The hub will work with small businesses to research and build up, feeding into the Life Sciences Campus, which is part of the Sainsbury’s development in Selly Oak.

He said it would mean more patient trials and medical business opportunities in the city, while growing medical firms would benefit from wider help and support through Birmingham Research Park.

He said this holistic approach has been proven by specialist protein company The Binding Site, which span out of the university.

“We have done it before, but almost by accident,” Dr Wilkie said.

“The accident was the Binding Site. It was founded by Jo Bradwell, who was an academic in the medical school, and he took a small unit here at the research park and fitted it out and grew the business on this site.

“Eventually there was nowhere for the business to grow into so he found a shed elsewhere in Birmingham and continued to grow. Now they have new facilities near Five Ways.

“That is the idea. We have offer a place for small companies and then for companies employing 50 to 100, and then with the life sciences campus being built, as companies grow they can move down the road.”

David Coleman, head of spin-out companies at the university, added: “We are already helping entrepreneurs with things like accessing investors and IP expertise.

“A big part of this is bringing them together at the university, working with the academics.”

The Biomedical Innovation Hub is expected to create 100 jobs directly and 500 more in the supply chain.

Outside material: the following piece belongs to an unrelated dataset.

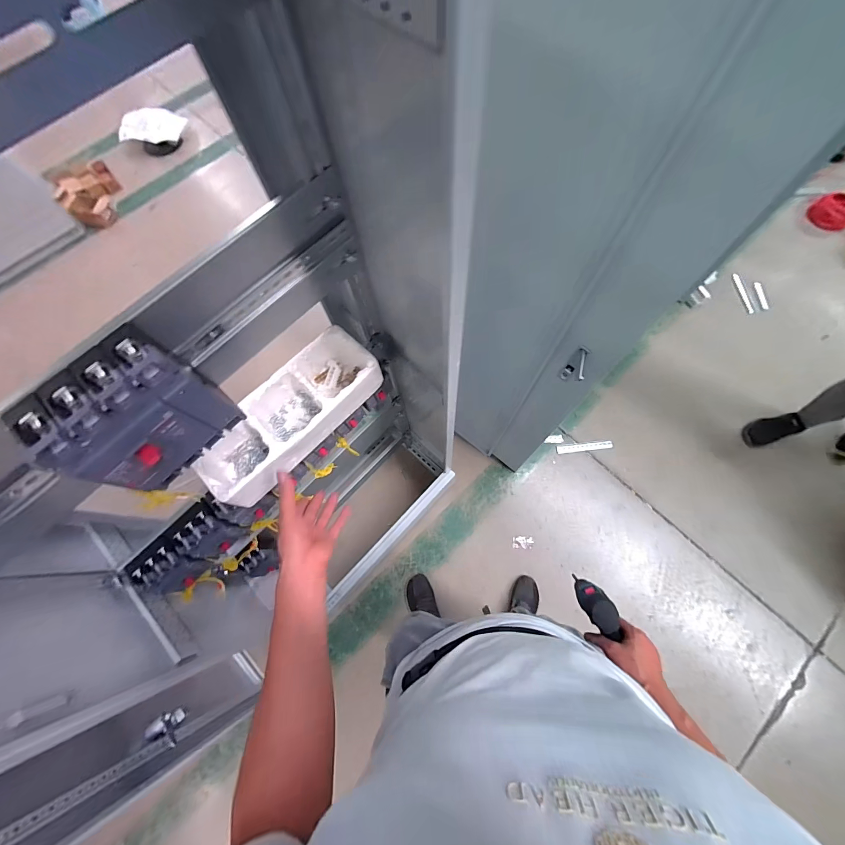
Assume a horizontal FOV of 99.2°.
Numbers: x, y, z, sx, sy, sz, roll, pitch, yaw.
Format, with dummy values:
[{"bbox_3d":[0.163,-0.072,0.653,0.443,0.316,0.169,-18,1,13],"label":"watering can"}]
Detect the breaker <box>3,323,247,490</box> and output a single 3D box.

However, Sir Albert Bore, leader of Birmingham City Council, said it was just the start and life sciences was fast-becoming “a great jewel in Birmingham’s economic crown”.

The city’s Life Sciences Economic Zone sets out to make the most out of expertise at Birmingham University and Queen Elizabeth Hospital, and the Post has previously reported it is an area that has courted much interest from foreign investors, particularly in the US.

He said: “Life sciences has been identified as a sector which can help add significant growth and jobs to the city’s economy, and help Birmingham compete globally for investment.

“The establishment of the hub in 2014 will be a significant step forward in developing the city’s Life Science Economic Zone, and will hopefully then be followed shortly thereafter with the opening of a new Institute for Translational Medicine in 2015, and the establishment of a new Life Sciences Campus thereafter – kicking off one of the biggest investment drives the sector has ever seen in Birmingham.”

Communities Minister Baroness Stowell of Beeston said it was worthy of ERDF funding, which is managed by the Department for Communities and Local Government.

She said: “It’s important that we show our support for interesting and exciting projects such as this and I am delighted to be able to provide this.”